■ Exercise aim
All of the data is to be printed exactly, though the images must be left off.

■ Given records
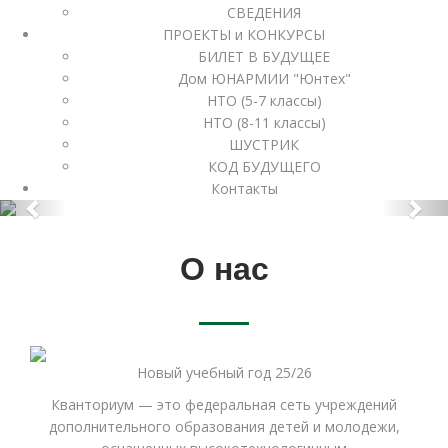
СВЕДЕНИЯ
ПРОЕКТЫ и КОНКУРСЫ
Проектная траектория Энерджиквантум
БИЛЕТ В БУДУЩЕЕ
направлена на изучение основных
Дом ЮНАРМИИ "Юнтех"
направлений альтернативной энергетики,
НТО (5-7 классы)
практических навыков в этих областях, и
НТО (8-11 классы)
изучение принципов создания современных
ШУСТРИК
транспортных средств на ее основе.
КОД БУДУЩЕГО
Контакты
О нас
Новый учебный год
25/26
Кванториум — это федеральная сеть учреждений
дополнительного образования детей и молодежи,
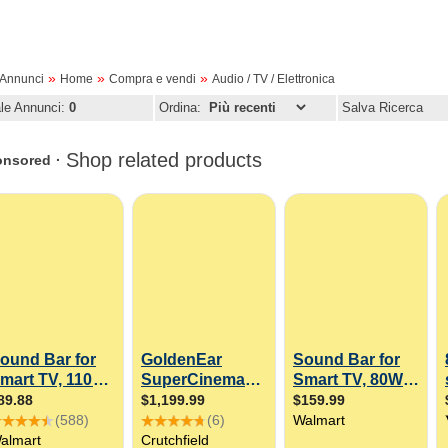
»
»
»
oAnnunci
Home
Compra e vendi
Audio / TV / Elettronica
ale Annunci:
0
Ordina:
Salva Ricerca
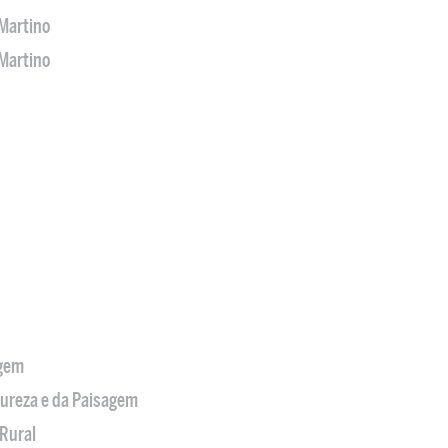
Martino
Martino
agem
tureza e da Paisagem
Rural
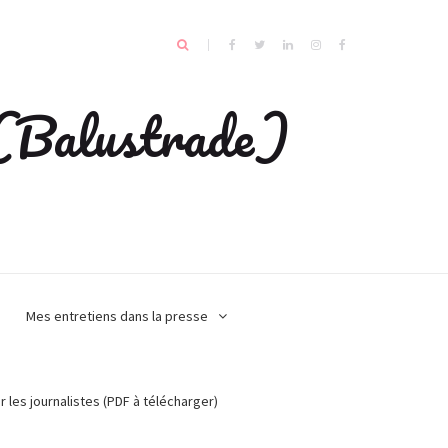
e (Balustrade)
Mes entretiens dans la presse
r les journalistes (PDF à télécharger)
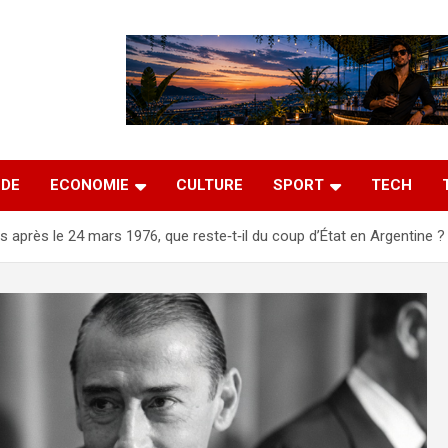
DE
ECONOMIE
CULTURE
SPORT
TECH
s après le 24 mars 1976, que reste‑t‑il du coup d’État en Argentine ?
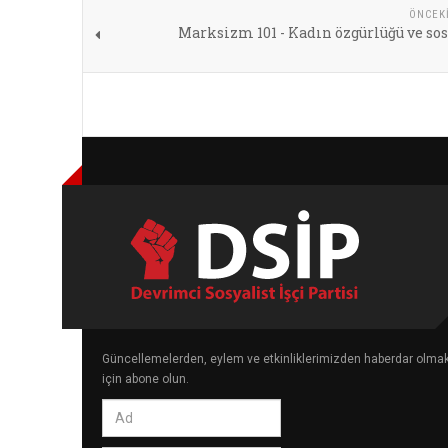
ÖNCEK
Marksizm 101 - Kadın özgürlüğü ve so
Güncellemelerden, eylem ve etkinliklerimizden haberdar olma
için abone olun.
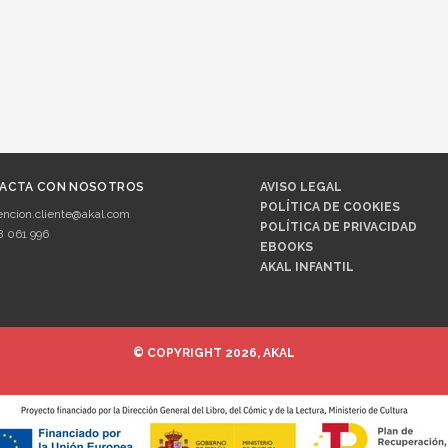
ACTA CON NOSOTROS
AVISO LEGAL
POLÍTICA DE COOKIES
encion.cliente@akal.com
POLÍTICA DE PRIVACIDAD
8 061 996
EBOOKS
AKAL INFANTIL
© COPYRIGHT 2026, AKAL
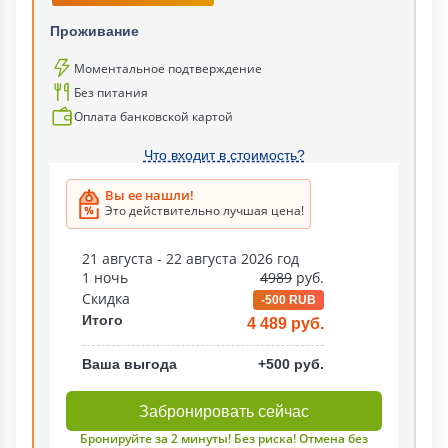
Проживание
Моментальное подтверждение
Без питания
Оплата банковской картой
Что входит в стоимость?
Вы ее нашли!
Это действительно лучшая цена!
21 августа - 22 августа 2026 год
1 ночь
4989
руб.
Скидка
-500 RUB
Итого
4 489 руб.
Ваша выгода
+500 руб.
Забронировать сейчас
Бронируйте за 2 минуты! Без риска! Отмена без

■ Reply to the exercise
СВЕДЕНИЯ
ПРОЕКТЫ и КОНКУРСЫ
Проектная траектория Энерджиквантум
БИЛЕТ В БУДУЩЕЕ
направлена на изучение основных
Дом ЮНАРМИИ "Юнтех"
направлений альтернативной энергетики,
НТО (5-7 классы)
практических навыков в этих областях, и
НТО (8-11 классы)
изучение принципов создания современных
ШУСТРИК
транспортных средств на ее основе.
КОД БУДУЩЕГО
Контакты
О нас
Новый учебный год
25/26
Кванториум — это федеральная сеть учреждений
дополнительного образования детей и молодежи,
»
»
»
oAnnunci
Home
Compra e vendi
Audio / TV / Elettronica
ale Annunci:
0
Ordina:
Salva Ricerca
Martino
Martino
agem
tureza e da Paisagem
Rural
e (Balustrade)
Mes entretiens dans la presse
r les journalistes (PDF à télécharger)
DE
ECONOMIE
CULTURE
SPORT
TECH
s après le 24 mars 1976, que reste‑t‑il du coup d’État en Argentine ?
ÖNCEK
Marksizm 101 - Kadın özgürlüğü ve so
Güncellemelerden, eylem ve etkinliklerimizden haberdar olma
için abone olun.
ACTA CON NOSOTROS
AVISO LEGAL
POLÍTICA DE COOKIES
encion.cliente@akal.com
POLÍTICA DE PRIVACIDAD
8 061 996
EBOOKS
AKAL INFANTIL
© COPYRIGHT 2026, AKAL
Проживание
Моментальное подтверждение
Без питания
Оплата банковской картой
Что входит в стоимость?
Вы ее нашли!
Это действительно лучшая цена!
21 августа - 22 августа 2026 год
1 ночь
4989
руб.
Скидка
-500 RUB
Итого
4 489 руб.
Ваша выгода
+500 руб.
Забронировать сейчас
Бронируйте за 2 минуты! Без риска! Отмена без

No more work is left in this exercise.